Combat Infantry Badge
|  | Medal of Honor |  |
| Silver Star | Bronze Star Medal | Purple Heart with two Bronze Oak Leaf Clusters |
| Army Good Conduct Medal | American Campaign Medal | European Campaign Medal with three 3/16" bronze stars |
| World War II Victory Medal | Army of Occupation Medal | Belgium Order of Leopold |

| Army Meritorious Unit Commendation with one bronze oak leaf cluster |

== Medal of Honor citation ==
Currey's official Medal of Honor citation reads:

Rank and organization: Sergeant, U.S. Army, Company K, 120th Infantry, 30th Infantry Division

Place and date: Malmedy, Belgium, December 21, 1944

Entered service at: Hurleyville, N.Y.

Birth: Loch Sheldrake, N.Y.

G.O. No. 69, August 17, 1945

He was an automatic rifleman with the 3rd Platoon defending a strong point near Malmedy, Belgium, on 21 December 1944, when the enemy launched a powerful attack. Overrunning tank destroyers and antitank guns located near the strong point, German tanks advanced to the 3rd Platoon's position, and, after prolonged fighting, forced the withdrawal of this group to a nearby factory. Sgt. Currey found a bazooka in the building and crossed the street to secure rockets meanwhile enduring intense fire from enemy tanks and hostile infantrymen who had taken up a position at a house a short distance away. In the face of small-arms, machinegun, and artillery fire, he, with a companion, knocked out a tank with 1 shot. Moving to another position, he observed 3 Germans in the doorway of an enemy-held house. He killed or wounded all 3 with his automatic rifle. He emerged from cover and advanced alone to within 50 yards of the house, intent on wrecking it with rockets. Covered by friendly fire, he stood erect, and fired a shot which knocked down half of 1 wall. While in this forward position, he observed 5 Americans who had been pinned down for hours by fire from the house and 3 tanks. Realizing that they could not escape until the enemy tank and infantry guns had been silenced, Sgt.

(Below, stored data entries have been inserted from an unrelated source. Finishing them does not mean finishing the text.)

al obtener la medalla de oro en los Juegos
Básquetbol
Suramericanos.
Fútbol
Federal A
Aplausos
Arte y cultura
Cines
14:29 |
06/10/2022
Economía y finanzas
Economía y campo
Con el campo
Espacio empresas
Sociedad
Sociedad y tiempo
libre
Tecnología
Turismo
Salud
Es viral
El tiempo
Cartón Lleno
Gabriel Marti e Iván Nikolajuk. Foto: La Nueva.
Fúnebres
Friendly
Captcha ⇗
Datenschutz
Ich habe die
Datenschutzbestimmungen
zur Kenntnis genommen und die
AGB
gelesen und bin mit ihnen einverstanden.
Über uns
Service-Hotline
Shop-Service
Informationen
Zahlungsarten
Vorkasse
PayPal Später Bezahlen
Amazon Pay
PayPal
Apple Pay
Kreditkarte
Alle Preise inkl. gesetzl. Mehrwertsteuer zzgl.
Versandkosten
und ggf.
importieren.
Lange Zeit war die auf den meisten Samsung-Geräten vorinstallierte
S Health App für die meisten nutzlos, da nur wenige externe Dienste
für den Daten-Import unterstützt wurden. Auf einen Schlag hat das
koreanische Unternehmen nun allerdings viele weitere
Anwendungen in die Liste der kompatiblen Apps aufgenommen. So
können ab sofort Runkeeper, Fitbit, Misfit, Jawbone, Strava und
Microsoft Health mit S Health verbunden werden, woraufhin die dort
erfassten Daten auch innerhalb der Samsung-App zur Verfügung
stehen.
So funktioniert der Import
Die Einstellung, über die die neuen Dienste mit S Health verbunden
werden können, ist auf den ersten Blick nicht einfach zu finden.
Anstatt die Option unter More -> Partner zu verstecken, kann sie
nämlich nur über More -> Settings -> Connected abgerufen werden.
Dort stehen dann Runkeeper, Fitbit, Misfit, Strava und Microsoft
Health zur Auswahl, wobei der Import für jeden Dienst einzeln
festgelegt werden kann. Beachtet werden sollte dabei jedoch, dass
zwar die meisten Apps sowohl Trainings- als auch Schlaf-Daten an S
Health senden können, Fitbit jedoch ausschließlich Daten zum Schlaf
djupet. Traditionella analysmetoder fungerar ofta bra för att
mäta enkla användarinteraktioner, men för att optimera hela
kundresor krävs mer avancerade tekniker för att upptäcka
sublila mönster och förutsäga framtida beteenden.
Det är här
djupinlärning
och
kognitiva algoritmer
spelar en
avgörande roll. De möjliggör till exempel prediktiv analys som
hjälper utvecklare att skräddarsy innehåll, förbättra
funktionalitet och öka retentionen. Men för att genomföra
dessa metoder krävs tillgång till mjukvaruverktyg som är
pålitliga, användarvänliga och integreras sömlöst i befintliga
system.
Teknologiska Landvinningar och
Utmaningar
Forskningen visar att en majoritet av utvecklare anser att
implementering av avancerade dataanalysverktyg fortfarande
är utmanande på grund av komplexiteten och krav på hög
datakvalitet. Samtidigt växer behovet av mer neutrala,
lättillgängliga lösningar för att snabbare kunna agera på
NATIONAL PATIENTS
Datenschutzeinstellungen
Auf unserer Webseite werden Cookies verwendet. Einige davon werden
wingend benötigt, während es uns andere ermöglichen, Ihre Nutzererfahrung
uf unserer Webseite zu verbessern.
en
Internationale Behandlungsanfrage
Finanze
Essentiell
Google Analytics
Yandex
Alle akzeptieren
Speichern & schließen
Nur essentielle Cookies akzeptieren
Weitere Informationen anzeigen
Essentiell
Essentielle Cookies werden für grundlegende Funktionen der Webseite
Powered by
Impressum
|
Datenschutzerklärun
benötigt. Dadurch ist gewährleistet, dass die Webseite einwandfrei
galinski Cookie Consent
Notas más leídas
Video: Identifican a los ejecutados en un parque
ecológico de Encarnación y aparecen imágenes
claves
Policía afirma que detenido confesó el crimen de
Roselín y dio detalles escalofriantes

Currey crossed the street to a vehicle, where he procured an armful of antitank grenades. These he launched while under heavy enemy fire, driving the tankmen from the vehicles into the house. He then climbed onto a half-track in full view of the Germans and fired a machinegun at the house. Once again changing his position, he manned another machine gun whose crew had been killed; under his covering fire the 5 soldiers were able to retire to safety. Deprived of tanks and with heavy infantry casualties, the enemy was forced to withdraw. Through his extensive knowledge of weapons and by his heroic and repeated braving of murderous enemy fire, Sgt. Currey was greatly responsible for inflicting heavy losses in men and material on the enemy, for rescuing 5 comrades, 2 of whom were wounded, and for stemming an attack which threatened to flank his battalion's position.

==Other honors==
- Currey Ave in South Bethlehem, NY is from his last name.
- In 1998, the first Medal of Honor G.I. Joe action figure was modeled after Currey.
- In 2006, Currey became a member of the New York State Senate Veterans' Hall of Fame.
- In 2013, an outside mural of Currey was unveiled in his honor as a living Medal of Honor recipient at the Sullivan Country Museum in Hurleyville.
- In November 2013, Currey's photo was one of 12 photos of Medal of Honor recipients on the cover sheet of a U.S. Postal Service "World War II Medal of Honor Forever Stamp" packet of 20 Medal of Honor stamps.